══ Data to process

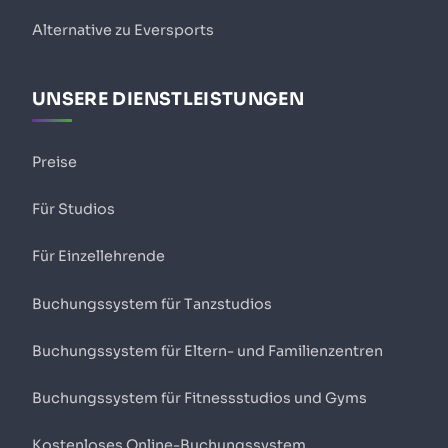
Alternative zu Eversports
UNSERE DIENSTLEISTUNGEN
Preise
Für Studios
Für Einzellehrende
Buchungssystem für Tanzstudios
Buchungssystem für Eltern- und Familienzentren
Buchungssystem für Fitnessstudios und Gyms
Kostenloses Online-Buchungssystem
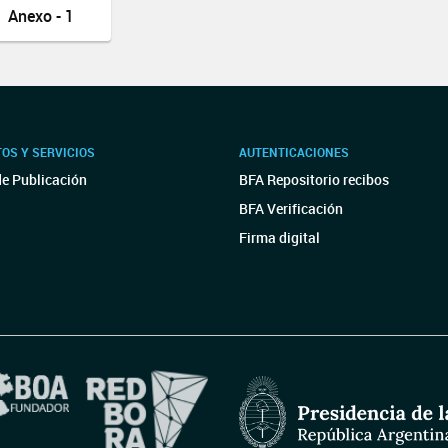
Anexo - 1
OS Y SERVICIOS
AUTENTICACIONES
de Publicación
BFA Repositorio recibos
BFA Verificación
Firma digital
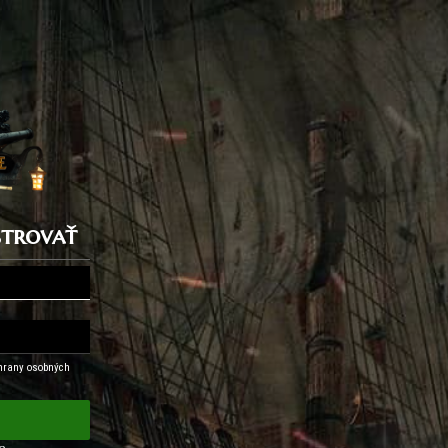
istrovať
hrany osobných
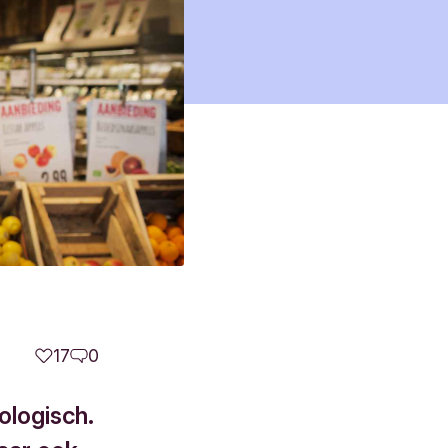
17
0
ologisch.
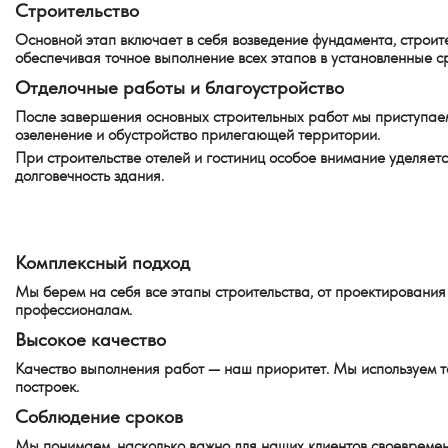
Строительство
Основной этап включает в себя возведение фундамента, строи
обеспечивая точное выполнение всех этапов в установленные с
Отделочные работы и благоустройство
После завершения основных строительных работ мы приступаем 
озеленение и обустройство прилегающей территории.
При строительстве отелей и гостиниц особое внимание уделяет
долговечность здания.
Комплексный подход
Мы берем на себя все этапы строительства, от проектирования 
профессионалам.
Высокое качество
Качество выполнения работ — наш приоритет. Мы используем т
построек.
Соблюдение сроков
Мы понимаем, насколько важно для наших клиентов своевремен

════

Your task
Beginning with the line that contains "Für Einzellehrende", write out the lines of the material above exactly, and end with the line that contains "Отделочные работы и благоустройство". Omit the pictures.

Exercise answer
Für Einzellehrende
Buchungssystem für Tanzstudios
Buchungssystem für Eltern- und Familienzentren
Buchungssystem für Fitnessstudios und Gyms
Kostenloses Online-Buchungssystem
Anexo - 1
OS Y SERVICIOS
AUTENTICACIONES
de Publicación
BFA Repositorio recibos
BFA Verificación
Firma digital
istrovať
hrany osobných
17
0
ologisch.
Строительство
Основной этап включает в себя возведение фундамента, строи
обеспечивая точное выполнение всех этапов в установленные с
Отделочные работы и благоустройство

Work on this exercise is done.